Römische Kelteranlage
Highlights
- 1977 entdeckte das Rheinische Landesmuseum Trier hier eine römische Kelteranlage (13,4 x 9 m) als Teil eines Gutshofs des 2. Jh. n. Chr.
- Die älteste bekannte römische Tretkelter (Wahrzeichen 2000) mit integriertem Sandstein-Kelterstein stammt aus dem 1. Jh. n. Chr.
- Konservierte Becken unter Schutzbau zeigen eine ungewöhnliche Nebengebäude-Anordnung inmitten römischer Rebflächen des Moseltals
Tipps
- Die originale römische Kelteranlage zeigt unter einem Schutzbau die rekonstruierten Becken und einen integrierten Sandstein, der als Kelterstein für eine Tretpresse diente.
- Die Anlage gehört zu einem Gutshof des 2. Jahrhunderts und bietet Einblicke in die bäuerliche Wirtschaftsweise der Römerzeit entlang der Mosel.
- Ein Infoplakett an der Außenwand informiert über die Bedeutung der Anlage als älteste erhaltene Tretkelter des römischen Weinbaus in der Region.
Eigenschaften
Römische Kelteranlage Maring-Noviand – Kulturdenkmal
Die Römische Kelteranlage in Maring-Noviand ist ein bedeutendes Zeugnis der antiken Weinproduktion im Moseltal und ein herausragendes Beispiel für die römische Agrargeschichte.
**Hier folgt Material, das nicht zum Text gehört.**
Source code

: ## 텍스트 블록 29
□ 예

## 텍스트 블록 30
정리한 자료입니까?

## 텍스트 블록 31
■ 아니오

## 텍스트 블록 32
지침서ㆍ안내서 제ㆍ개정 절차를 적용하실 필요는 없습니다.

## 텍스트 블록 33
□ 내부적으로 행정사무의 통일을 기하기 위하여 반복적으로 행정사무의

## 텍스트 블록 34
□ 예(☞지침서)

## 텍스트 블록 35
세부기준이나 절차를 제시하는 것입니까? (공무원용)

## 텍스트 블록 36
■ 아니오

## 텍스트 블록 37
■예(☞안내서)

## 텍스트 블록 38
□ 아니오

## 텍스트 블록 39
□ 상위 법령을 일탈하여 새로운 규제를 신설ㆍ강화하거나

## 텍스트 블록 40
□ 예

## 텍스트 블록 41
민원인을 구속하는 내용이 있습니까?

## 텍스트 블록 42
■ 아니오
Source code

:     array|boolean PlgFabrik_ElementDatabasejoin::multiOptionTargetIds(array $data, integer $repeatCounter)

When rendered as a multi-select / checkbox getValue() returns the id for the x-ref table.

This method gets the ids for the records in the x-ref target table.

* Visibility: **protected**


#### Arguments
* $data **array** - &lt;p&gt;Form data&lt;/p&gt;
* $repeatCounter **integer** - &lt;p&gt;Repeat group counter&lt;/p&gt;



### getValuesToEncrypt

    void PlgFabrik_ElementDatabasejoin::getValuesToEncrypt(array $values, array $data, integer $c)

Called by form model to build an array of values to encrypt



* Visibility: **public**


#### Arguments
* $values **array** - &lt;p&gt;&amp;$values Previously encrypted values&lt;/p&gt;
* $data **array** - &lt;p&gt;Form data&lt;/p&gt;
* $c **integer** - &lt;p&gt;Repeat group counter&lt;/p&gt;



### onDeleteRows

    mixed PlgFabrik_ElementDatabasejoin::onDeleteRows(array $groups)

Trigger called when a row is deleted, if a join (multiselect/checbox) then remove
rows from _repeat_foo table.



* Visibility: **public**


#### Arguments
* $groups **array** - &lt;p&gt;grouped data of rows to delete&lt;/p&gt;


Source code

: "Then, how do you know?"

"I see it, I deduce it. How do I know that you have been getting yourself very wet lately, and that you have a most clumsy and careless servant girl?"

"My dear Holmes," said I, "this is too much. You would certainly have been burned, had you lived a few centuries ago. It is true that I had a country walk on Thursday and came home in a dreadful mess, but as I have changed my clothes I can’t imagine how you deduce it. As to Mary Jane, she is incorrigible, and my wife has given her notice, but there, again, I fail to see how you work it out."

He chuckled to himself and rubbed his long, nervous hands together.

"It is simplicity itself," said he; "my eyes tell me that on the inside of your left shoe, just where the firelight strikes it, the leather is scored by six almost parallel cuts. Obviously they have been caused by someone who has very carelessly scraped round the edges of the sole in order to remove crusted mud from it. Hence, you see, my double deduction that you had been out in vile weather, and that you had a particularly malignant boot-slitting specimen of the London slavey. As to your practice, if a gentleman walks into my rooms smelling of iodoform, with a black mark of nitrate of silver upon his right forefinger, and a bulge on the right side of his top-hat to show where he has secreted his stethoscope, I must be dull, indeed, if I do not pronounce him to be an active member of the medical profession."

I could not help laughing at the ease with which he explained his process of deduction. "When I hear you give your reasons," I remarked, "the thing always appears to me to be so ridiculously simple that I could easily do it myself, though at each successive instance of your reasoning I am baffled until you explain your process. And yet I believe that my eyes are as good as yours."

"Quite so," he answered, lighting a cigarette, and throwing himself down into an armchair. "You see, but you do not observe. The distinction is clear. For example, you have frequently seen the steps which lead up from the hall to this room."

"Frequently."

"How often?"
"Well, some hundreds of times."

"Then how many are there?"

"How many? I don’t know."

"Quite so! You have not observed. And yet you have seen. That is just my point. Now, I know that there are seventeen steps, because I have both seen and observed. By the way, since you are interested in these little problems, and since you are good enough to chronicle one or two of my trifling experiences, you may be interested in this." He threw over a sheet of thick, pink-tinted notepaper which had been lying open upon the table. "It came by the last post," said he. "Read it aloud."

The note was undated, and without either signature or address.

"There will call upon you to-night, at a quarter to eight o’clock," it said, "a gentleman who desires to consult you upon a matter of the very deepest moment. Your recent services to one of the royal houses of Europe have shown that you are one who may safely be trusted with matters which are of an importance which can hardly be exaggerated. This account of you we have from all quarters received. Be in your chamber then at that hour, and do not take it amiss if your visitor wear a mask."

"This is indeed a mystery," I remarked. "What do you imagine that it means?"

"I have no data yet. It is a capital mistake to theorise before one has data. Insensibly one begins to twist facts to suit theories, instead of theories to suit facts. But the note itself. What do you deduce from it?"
Im Rahmen der Flurbereinigung wurde das gut erhaltene Kelterhaus im Jahr 1977 vom Rheinischen Landesmuseum Trier freigelegt. Mit einer Größe von etwa 13,4 mal neun Metern handelt es sich um eines der wenigen erhaltenen Gebäude dieser Art, das nicht direkt in den Weinbergen, sondern als Teil eines größeren Gutshofs aus dem 2. Jahrhundert n. Chr. angelegt wurde.
Besonders bemerkenswert ist die technische Ausstattung der Anlage: Über den original erhaltenen Becken ist heute ein Schutzbau errichtet, der die Substanz vor Witterungseinflüssen bewahrt. Ein massiver Sandsteinblock in den Außenanlagen könnte ursprünglich als Kelterstein einer Spindel- oder Haspelpresse gedient haben – ein zentrales Element zur Weinherstellung in der Antike. Die Anlage gilt als eines der ältesten bekannten Beispiele einer Tretkelter, was sie zu einem einzigartigen Wahrzeichen der römischen Weinbautradition macht.
Die Kelteranlage war Teil eines ausgedehnten Gutshofs, der mindestens vier Nebengebäude umfasste und damit ein komplexes wirtschaftliches Zentrum der Region darstellte. Während andere römische Kelterhäuser im Moseltal meist direkt in den Rebflächen lagen, war dieser Standort Teil eines organisierten landwirtschaftlichen Betriebs. Die Anlage bietet damit nicht nur Einblicke in die Weinproduktion, sondern auch in die Struktur römischer Gutswirtschaften und ihre Integration in die lokale Landschaft.
Als geschütztes Bau- und Kunstdenkmal der Kategorie „Wohn- und Wirtschaftsgebäude“ dokumentiert die Kelteranlage die fortgeschrittene Technik und Organisation der römischen Landwirtschaft. Sie steht symbolisch für die jahrhundertealte Verbindung zwischen Weinbau und römischer Kultur im heutigen Maring-Noviand – ein Relikt, das bis heute die historische Bedeutung der Region als Weinbaugebiet unterstreicht.
Die Anlage ist ein lohnendes Ziel für Geschichtsinteressierte und Weinliebhaber, die mehr über die Ursprünge des Weinbaus im Moseltal erfahren möchten. Durch die Kombination aus archäologischer Fundstelle und technischem Zeugnis bietet sie einen faszinierenden Einblick in die antike Lebenswelt und die Entwicklung der Weinproduktion von der Römerzeit bis in die Gegenwart.